We are lucky, you see – we live in an area of forest with an already-existing diverse group of trees, and a mixed growth rate. A younger, more drought tolerant forest has already begun to take over on our land. Other areas of California – not so lucky, like this monostand of ponderosa pine in Yosemite Valley…
That filled up the rest of our weekend, by the way – planning for the future. Remember Scot the Arborist? He came back on Friday night. Only this time, he brought his horticulturalist wife (Tamara), and we spent the whole weekend together.
We had lots of conversation about trees – how to ensure our other species succeeded once the pines were gone, what else to introduce to create a diverse and healthy ecosystem at a new hotter, drier 4,000 foot elevation, what kind of groundcover to plant to prevent erosion AND improve soil health, what NOT to worry about (as in me, Lisa) when the loggers came to drop the pines, since they are professionals and it’s not in their interest to start crashing 120 foot pines into other giant standing live cedars and decks and HOUSES, right?
(easier said than done!)
And we ALSO had a lot of fun. For one, we decided what better Saturday afternoon activity was there for a crew like us at a time like this than a trip to the really, REALLY big trees, just up the road?
(luckily, the state park rangers seem to be doing a good job, working their asses off, protecting the park from the beetle infestation swarming all around it)

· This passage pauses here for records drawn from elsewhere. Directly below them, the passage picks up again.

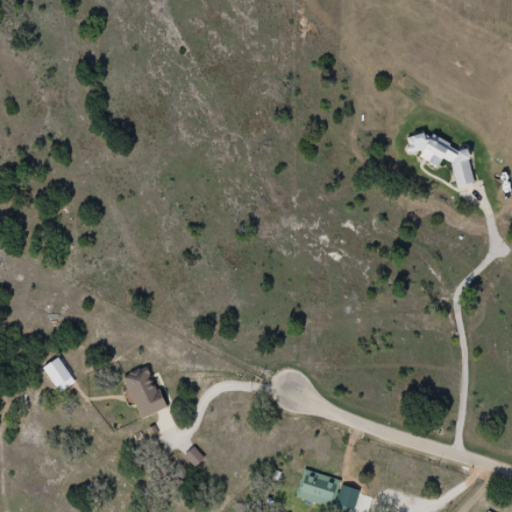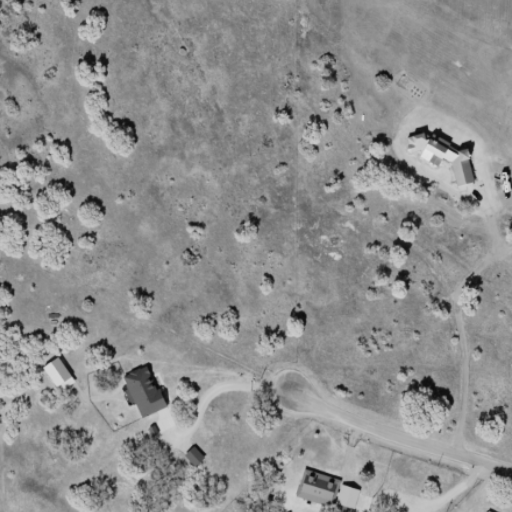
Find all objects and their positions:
building: (448, 160)
road: (95, 344)
building: (144, 394)
road: (403, 439)
building: (323, 491)
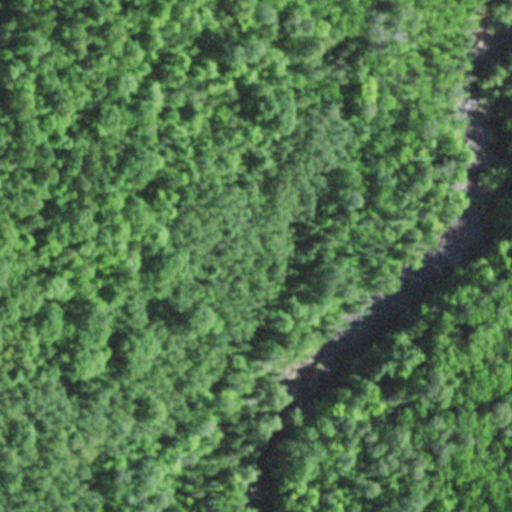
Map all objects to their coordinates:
river: (378, 272)
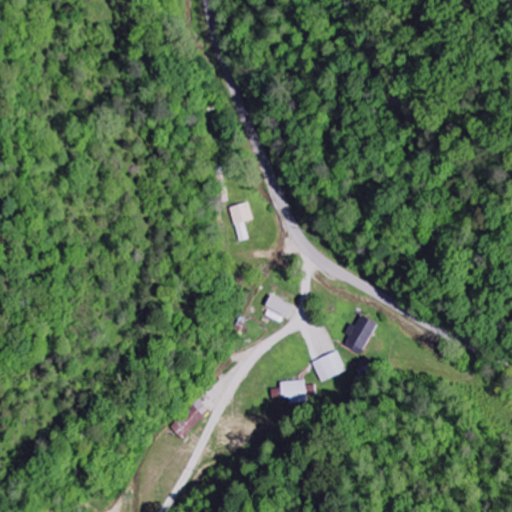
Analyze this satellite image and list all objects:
building: (241, 214)
road: (297, 236)
building: (360, 335)
building: (329, 367)
road: (205, 381)
building: (294, 392)
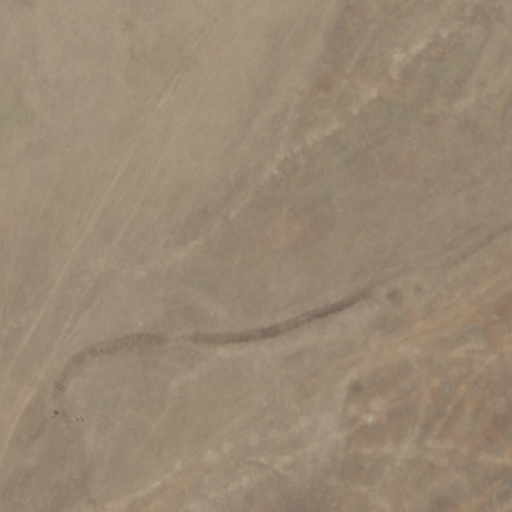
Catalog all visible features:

We made time to get our drink on, too, don’t worry.
I mean, in a way, we’re celebrating. We’re celebrating our first steps into a new era as stewards of this land.
It’s devastating, watching what climate change is wreaking on California, but we’ve accepted that there’s no stopping this now; the change has arrived. Nature is laughing at our love of the pine tree; we in California are just the latest to hear her laughter. She’s adding it to the list of things she’s fed up with and will shake off her shoulders in the century to come.
In the meantime, we will keep making the smartest decisions we possibly can in light of the changes upon us, and adapt with the planet in this time of transformation.
Our patch of forest is going to be ready for the future. We won’t be here to see it, but the trees we care for today will.